Problem 1
Copy the entries below word for word, starting at the line with "city: Azkoitia" and running through the last line of the entries. Omit the pictures.

Source
## START

The Golden State Warriors are going to master the art of the unnecessarily lazy turnover. Like the Pablo Picasso of their time, this collection of high-wire, highlight-stacked arsenal of talent are almost made to live life on the hardwood this recklessly. And similar to last year’s iteration of Top-10 chasing players, adding Kevin Durant has made the margin of error even greater on any single possession. As the crowd ooh’d and ahh’d on nearly every tic-tac-toe pass in anticipation of the dagger 3, the Warriors kept searching and probing despite the lack of a live play.
Kerr is trying to find the perfect way to have his team mesh together in what Steve Nash believes can be the greatest offense of all time. The players on the floor are trying to find the greatest highlight, the greatest illusion of perfection amongst the tangled web of this feeling out process. So around and around they go, seemingly throwing the ball around without a care in the world. Last season, this problem arose due to the system that relies so much on feel and continuity. Boredom settled in way too often.

## END

Records supplied
## START

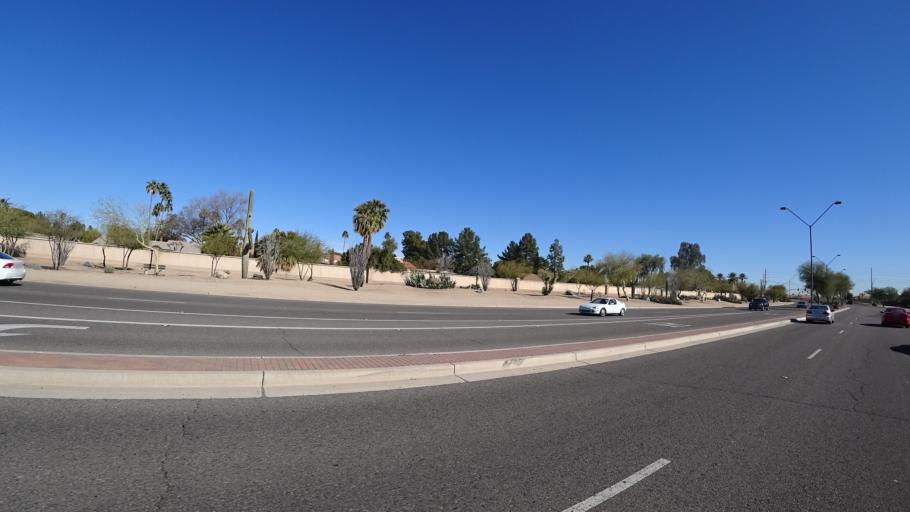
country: US
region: Arizona
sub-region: Maricopa County
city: Litchfield Park
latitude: 33.4857
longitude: -112.3611
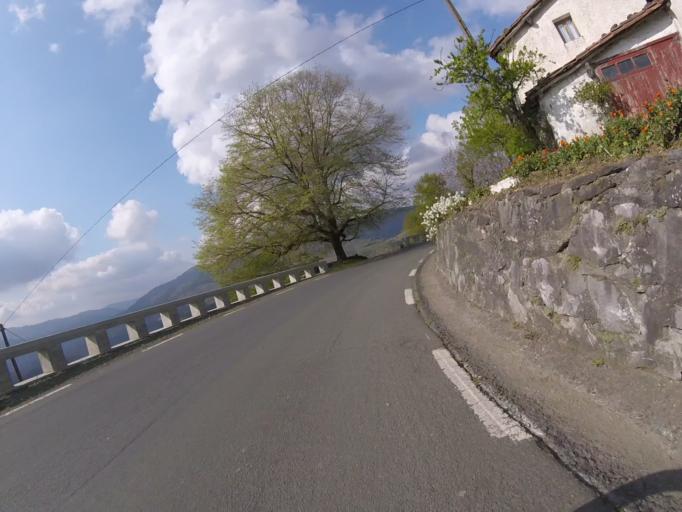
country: ES
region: Basque Country
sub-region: Provincia de Guipuzcoa
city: Azkoitia
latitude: 43.2059
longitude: -2.3500
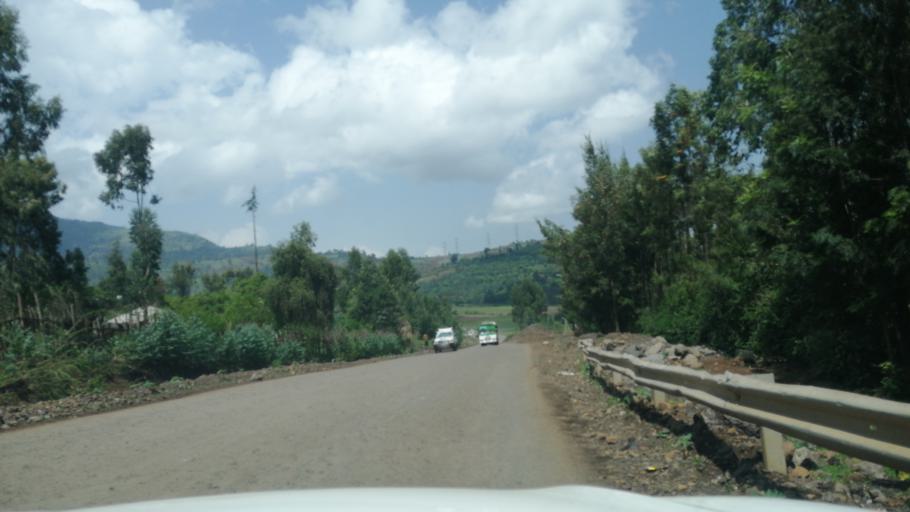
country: ET
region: Oromiya
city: Gedo
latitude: 8.9721
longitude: 37.5849
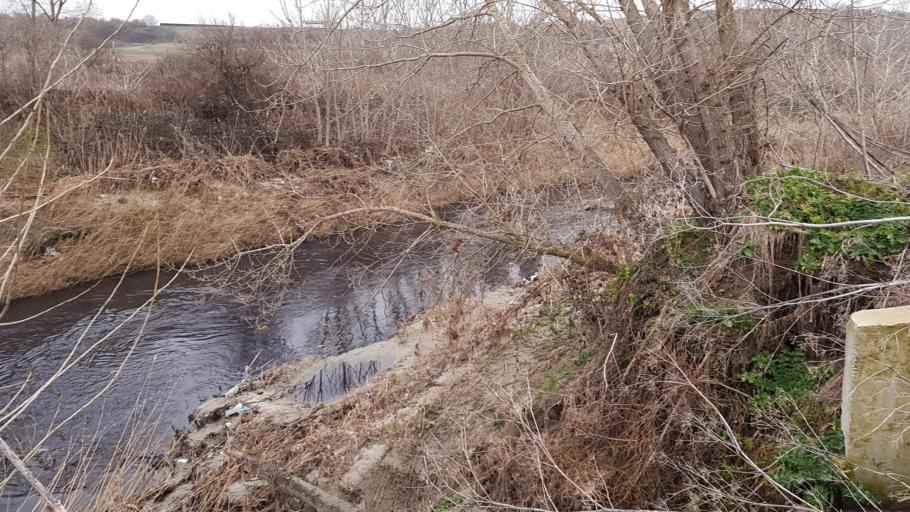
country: TR
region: Tekirdag
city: Muratli
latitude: 41.1784
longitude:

## END

Problem 2
Continue the passage about the Golden State Warriors' careless turnovers from its last sentence.

Output 1
city: Azkoitia
latitude: 43.2059
longitude: -2.3500
country: ET
region: Oromiya
city: Gedo
latitude: 8.9721
longitude: 37.5849
country: TR
region: Tekirdag
city: Muratli
latitude: 41.1784
longitude:

Output 2
This time around, the turnovers are piling up due to the evolution of this perfect concoction of players put together to create what everyone believes is the pinnacle of basketball.
It’s preseason, we know. None of this matters, we can mostly all agree. And ultimately, not much of this will rear its ugly or slightly sufferable head until the later stages of the postseason. For now, it’s the beautiful struggle of the gunslinging Warriors that make this team so similarly great and at times frustrating to watch.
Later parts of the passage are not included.